Prata em Simondon (2005 [1958])
Il est nécessaire de définir avec plus de précision ce que l’on peut entendre par quantité d’information et par forme. Deux sens très différents sont présentés par la théorie de la Forme et par la théorie de l’Information. La théorie de la Forme définit les bonnes formes par la prégnance et par la simplicité: la bonne forme, celle qui a le pouvoir de s’imposer, l’emporte sur des formes ayant moins de cohérence, de netteté, de prégnance. Le cercle, le carré, sont ainsi de bonnes formes. Par contre, la théorie de l’Information répond à un ensemble de problèmes techniques qui sont contemporains de l’usage des courants faibles dans la transmission des signaux et dans l’usage des différents modes d’enregistrement des signaux sonores et lumineux. Lorsqu’on enregistre une scène par la photographie, le film, le magnétophone ou le magnétoscope, on doit décomposer la situation globale en un ensemble d’éléments qui sont enregistrés par une modification imposée à un très grand nombre d’individus physiques ordonnés selon une organisation spatiale, temporelle, ou mixte, c’est-à-dire spatio-temporelle. Comme exemple d’organisation spatiale, on peut prendre la photographie : une surface photographique, dans sa partie active, support des signaux, est constituée par une émulsion contenant une multitude de grains d’argent, primitivement sous forme de combinaison chimique. L’image optique étant projetée sur cette émulsion, si l’on suppose parfait le système optique, on obtient une transformation chimique plus ou moins accentuée de la combinaison chimique constituant l’émulsion; mais la capacité qu’a cette émulsion d’enregistrer de petits détails dépend de la finesse des particules: la traduction en réalité chimique, au sein de l’émulsion, d’une ligne optique continue est constituée par une traînée discontinue de grains sensibles; plus ces grains sont gros et rares, plus il est difficile de fixer un petit détail avec une fidélité suffisante. Examinée au microscope, une émulsion qui, si elle était à structure continue, devrait révéler de nouveaux détails, ne montre qu’un brouillard informe de grains discontinus. Ce qu’on nomme le degré de définition ou le pouvoir de résolution d’une émulsion peut donc être mesuré par le nombre de détails distincts susceptibles d’être enregistrés sur une surface déterminée; par exemple, sur une émulsion de type courant, un millimètre carré peut contenir cinq mille détails distincts. (Simondon 2005 [1958]:234)

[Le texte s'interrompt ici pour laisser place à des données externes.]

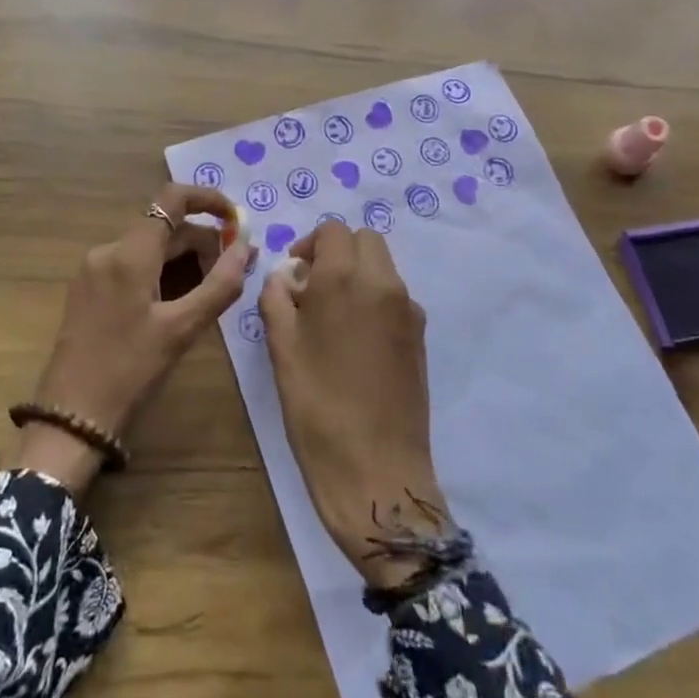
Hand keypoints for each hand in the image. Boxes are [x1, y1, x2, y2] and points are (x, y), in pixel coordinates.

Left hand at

Les valeurs impliquées dans la relation de l’individu à la machine ont donné lieu à beaucoup de confusions parce que le récent développement des machines et de leur utilisation par les communautés a modifié le rapport de l’individu à la communauté: cette relation, qui était jadis directe, passe maintenant par la machine, et le machinisme est lié dans une certaine mesure au communautarisme ; la notion de travail n’est plus directement une valeur communautaire, parce que le passage de l’effort humain à travers une organisation mécanique affecte le travail d’un coefficient relatif à ce travail : le rendement; une morale du rendement est en train de se constituer, qui sera une morale communautaire d’une nouvelle espèce. L’effort individuel n’est pas intrinsèquement valable: il faut en plus qu’il soit rendu efficace par une certaine grâce extrinsèque, qui se concrétise dans la formule du rendement. Cette notion a un certain pouvoir invasif, et se déploie largement au delà des opérations commerciales ou même industrielles; elle affecte tout système éducatif, tout effort et tout travail. Une certaine résurgence communautaire du pragmatisme confère à l’éthique un nouveau type d’hétéronomie dissimulée sous les espèces d’un désir de rationalité ou de préoccupations concrètes. Quand un idée ou un acte sont rejetés parce qu’ils sont jugés inefficaces et de faible rendement, c’est en réalité parce qu’ils représentent une initiative individuelle créatrice, et que la communauté s’insurge avec un permanent instinct misonéiste contre tout ce qui est singulier. Le misonéisme vise le nouveau, mais surtout dans ce qu’il présente de singulier, donc d’individuel. Le nouveau, collectif, a droit de cité sous la forme de la mode; il se trouve même éminemment valorisé par la communauté. C’est le nouveau individuel qui est poursuivi et expulsé comme privé de rendement. Le critère de rendement est empreint de subjectivité collective et manifeste la grâce que la communauté accorde ou refuse à la création individuelle. Ce n’est pas parce qu’une civilisation aime l’argent qu’elle s’attache au rendement, mais parce qu’elle est d’abord civilisation du rendement qu’elle devient civilisation de l’argent lorsque certaines circonstances font de ce mode d’échange le critère concret du rendement. (Simondon 2005 [1958]:352-3)
SIMONDON, Gilbert. 2005 [1958]. L’individuation à la lumière des notions de forme et d’information. Grenoble: Éditions Jérôme Millon.